Text for analysis:
1.2 The Terms and Conditions of Purchase shall also govern the participation in and use of the platform provided by CNC24 for placing orders and concluding manufacturing contracts.
1.3 The Terms and Conditions of Purchase shall only apply if the Partner Company is an entrepreneur (§ 14 BGB), a legal entity under public law or a special fund under public law.
1.4 The Terms and Conditions of Purchase shall apply exclusively. Deviating, conflicting or supplementary general terms and conditions of the Partner Company shall only become an integral part of the contract if and to the extent that CNC24 has expressly consented to their application in writing (e.g. e-mail, letter). This consent requirement shall apply in any case, for example even if CNC24 accepts delivery with knowledge of the Partner Company’s general terms and conditions.

Assignment 1:
For each statement below, say whether it agrees with the purchase terms above. Answer yes or no, and quote the words from the terms that decide it.
(a) The terms apply only when the Partner Company is an entrepreneur, a legal entity under public law, or a special fund under public law.
(b) The Partner Company's own general terms become part of the contract if CNC24 accepts delivery while knowing about them.
(c) CNC24 can give its consent to the Partner Company's terms by e-mail.
Assignment 2:
Print everything in the purchase terms above from "1.2 The Terms" down to "concluding manufacturing contracts.", word for word.

Saved data entries:
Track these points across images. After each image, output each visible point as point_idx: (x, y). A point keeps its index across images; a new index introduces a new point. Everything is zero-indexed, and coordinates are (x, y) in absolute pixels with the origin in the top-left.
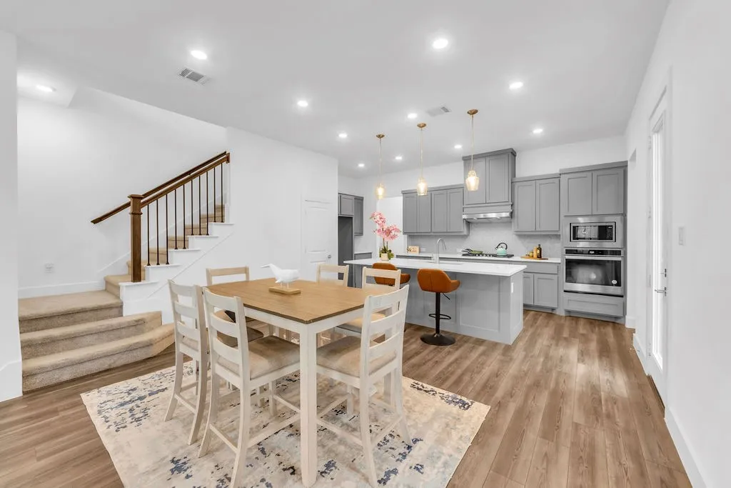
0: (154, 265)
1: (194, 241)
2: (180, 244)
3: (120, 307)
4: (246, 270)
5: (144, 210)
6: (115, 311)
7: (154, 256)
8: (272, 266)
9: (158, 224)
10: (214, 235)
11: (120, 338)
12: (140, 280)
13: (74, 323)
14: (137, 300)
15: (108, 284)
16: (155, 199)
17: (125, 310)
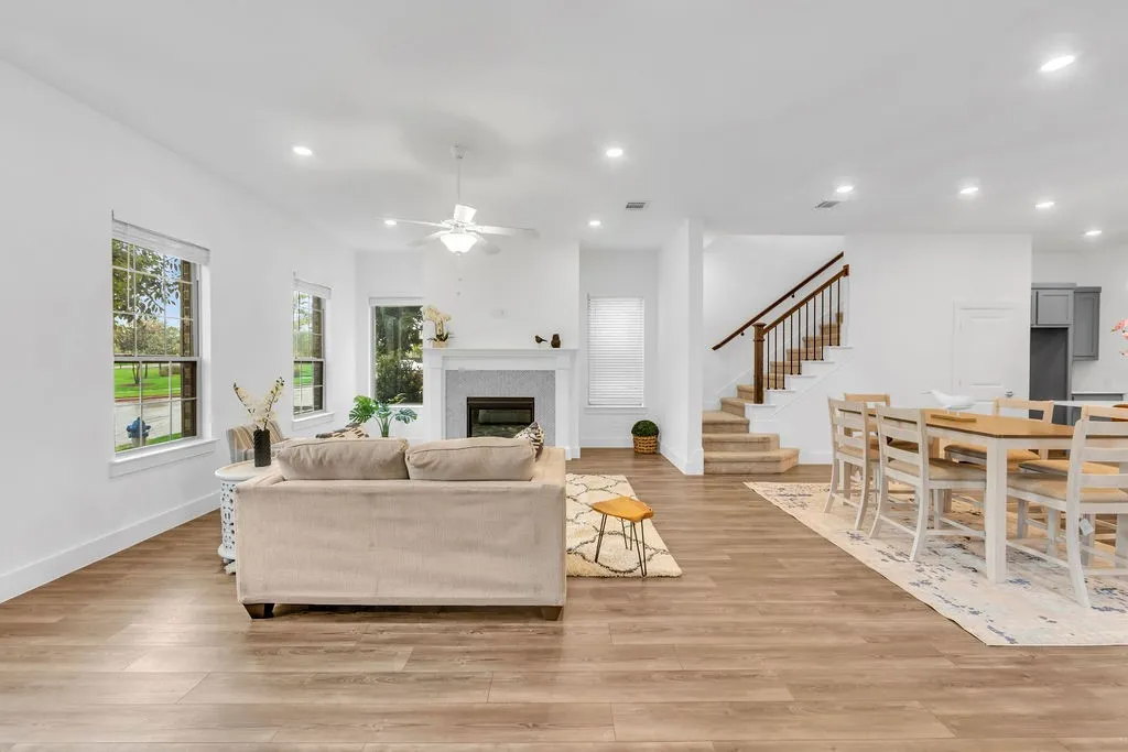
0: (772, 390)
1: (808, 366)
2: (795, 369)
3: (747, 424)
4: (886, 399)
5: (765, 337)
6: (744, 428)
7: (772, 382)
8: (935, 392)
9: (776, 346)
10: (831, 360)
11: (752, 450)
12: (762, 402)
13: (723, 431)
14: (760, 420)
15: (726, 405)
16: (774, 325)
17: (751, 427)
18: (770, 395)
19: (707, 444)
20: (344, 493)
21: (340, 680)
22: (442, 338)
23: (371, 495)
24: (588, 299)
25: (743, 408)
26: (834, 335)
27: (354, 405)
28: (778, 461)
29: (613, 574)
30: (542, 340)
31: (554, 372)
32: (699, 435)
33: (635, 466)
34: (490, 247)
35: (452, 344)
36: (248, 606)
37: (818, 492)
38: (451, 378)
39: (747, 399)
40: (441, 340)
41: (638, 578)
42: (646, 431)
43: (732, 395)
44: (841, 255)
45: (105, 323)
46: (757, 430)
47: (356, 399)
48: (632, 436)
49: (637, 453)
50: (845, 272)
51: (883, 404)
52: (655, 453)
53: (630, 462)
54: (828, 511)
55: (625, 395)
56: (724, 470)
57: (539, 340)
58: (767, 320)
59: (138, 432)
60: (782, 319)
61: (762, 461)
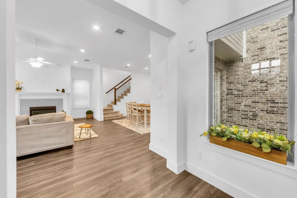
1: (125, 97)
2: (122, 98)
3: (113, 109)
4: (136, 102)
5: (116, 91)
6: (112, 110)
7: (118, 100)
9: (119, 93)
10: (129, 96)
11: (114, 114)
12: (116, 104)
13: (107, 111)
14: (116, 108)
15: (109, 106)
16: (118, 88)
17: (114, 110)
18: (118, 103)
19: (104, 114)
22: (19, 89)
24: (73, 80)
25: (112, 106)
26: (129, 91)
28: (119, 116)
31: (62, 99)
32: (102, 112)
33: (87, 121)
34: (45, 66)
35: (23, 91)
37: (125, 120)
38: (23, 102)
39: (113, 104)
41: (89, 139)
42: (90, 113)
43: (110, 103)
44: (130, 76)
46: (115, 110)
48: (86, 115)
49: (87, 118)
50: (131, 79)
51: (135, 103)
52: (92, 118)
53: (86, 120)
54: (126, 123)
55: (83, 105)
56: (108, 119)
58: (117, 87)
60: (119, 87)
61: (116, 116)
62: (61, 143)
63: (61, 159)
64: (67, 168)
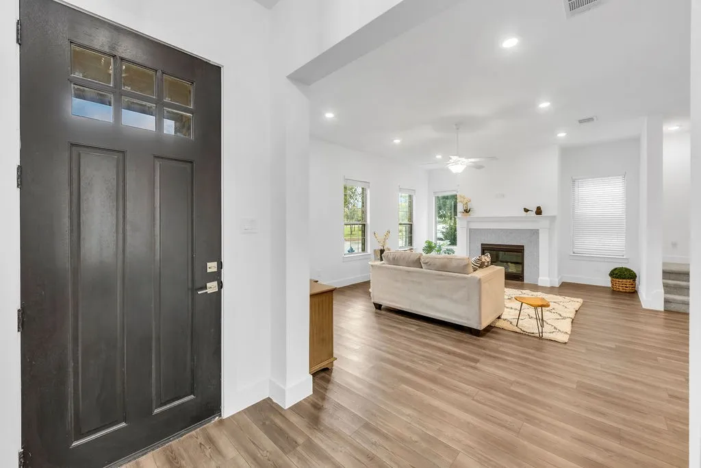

Task solution 1:
(a) Yes: "The Terms and Conditions of Purchase shall only apply if the Partner Company is an entrepreneur (§ 14 BGB), a legal entity under public law or a special fund under public law."
(b) No: "This consent requirement shall apply in any case, for example even if CNC24 accepts delivery with knowledge of the Partner Company’s general terms and conditions."
(c) Yes: "expressly consented to their application in writing (e.g. e-mail, letter)"

Task solution 2:
1.2 The Terms and Conditions of Purchase shall also govern the participation in and use of the platform provided by CNC24 for placing orders and concluding manufacturing contracts.